As the 150th birth anniversary of Swami Vivekananda is being celebrated, many are not even aware of his stenographer Josiah Goodwin, who played a key role in immortalising his lectures and preachings.
Goodwin, a young journalist from England who migrated to USA and followed Vivekananda to Kolkata after being impressed by his famous Chicago speech in 1893, lies buried in a cemetery in this hill resort town where he fell sick during a visit with the Swami.
Since 1893, he started jotting down the lectures and preachings and presented to the public in print form. Goodwin accompanied Vivekananda for six months from January to June, 1897 during the famous tour of Colombo to Almorah.
Aged about 27 then, Goodwin was instrumental in bringing 17 lectures and preachings, all fast and extempore, given by the Swamiji to the world, according to functionaries in the Ramakrishna Seva Sangh in Udhagamandalam and Coimbatore.
Goodwin, who had accompanied Vivekananda to then ‘Ooty’ (Udhagamandalam) in May 1898, fell sick and died on June 2 (Vivekananda was in Almora then) and was buried in the cemetery attached to St.
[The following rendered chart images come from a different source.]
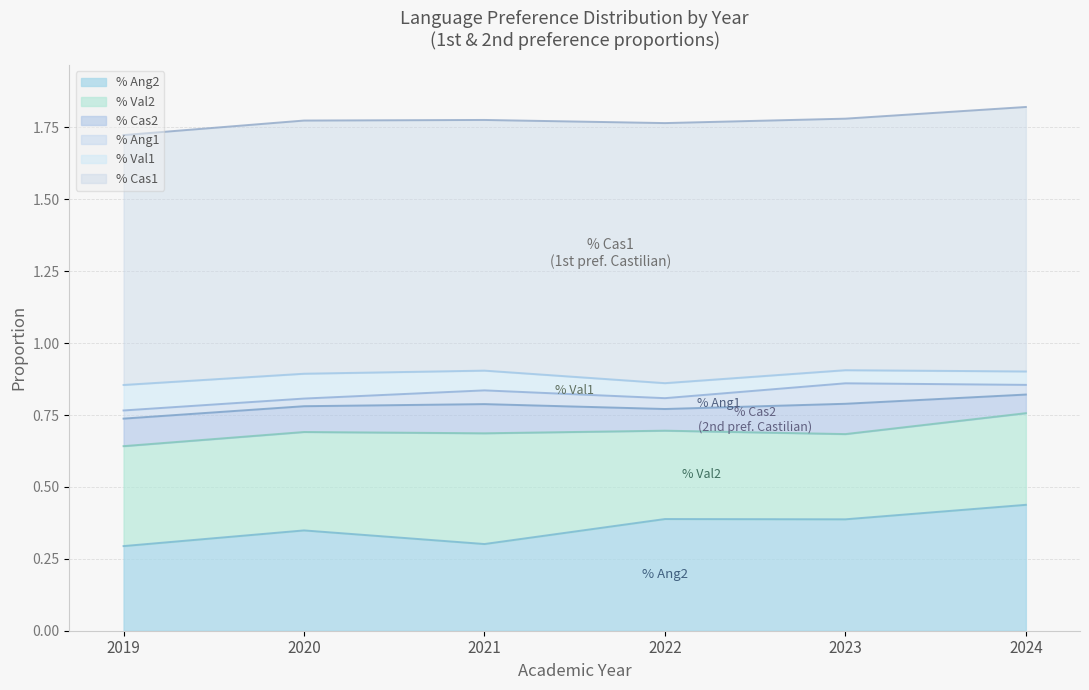

Reading right to left, list all the values displayed in this chart.

% Cas1: 2024=0.9	2023=0.9	2022=0.9	2021=0.9	2020=0.9	2019=0.9
% Val1: 2024=0.0	2023=0.0	2022=0.1	2021=0.1	2020=0.1	2019=0.1
% Ang1: 2024=0.0	2023=0.1	2022=0.0	2021=0.0	2020=0.0	2019=0.0
% Cas2: 2024=0.1	2023=0.1	2022=0.1	2021=0.1	2020=0.1	2019=0.1
% Val2: 2024=0.3	2023=0.3	2022=0.3	2021=0.4	2020=0.3	2019=0.3
% Ang2: 2024=0.4	2023=0.4	2022=0.4	2021=0.3	2020=0.3	2019=0.3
Thomas Church in the town, they said.
“It is Josiah who brought the history and preachings of Swami Vivekananda, giving them the immortality, the status and popularity across the world,” Ramakrishna Seva Sangh Joint Secretary C Thangavel said.
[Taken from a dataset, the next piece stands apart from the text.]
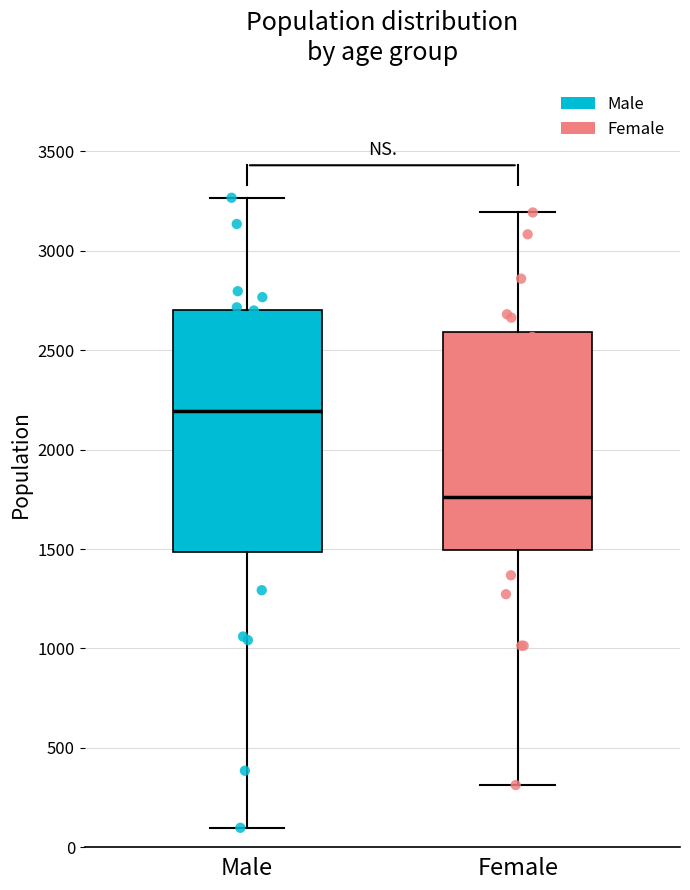

Comparing the boxes themselves (not the whiskers), which one is the tallest?

Male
He regrets that Goodwin’s role has been neglected at a time when the 150th birth anniversary was being celebrated.
Considering the contribution of Goodwin, the Government, as a tribute, should at least come forward and maintain his memorial and declare it as a ‘historic monument,’ he said.
The government should also take steps to preserve as a monument the ‘Kaveri House’ in Udhagamandalam, where Josiah stayed, Sivadas of Vivekananda Youth Welfare Association said.
The house is in the possession of a private party, they said.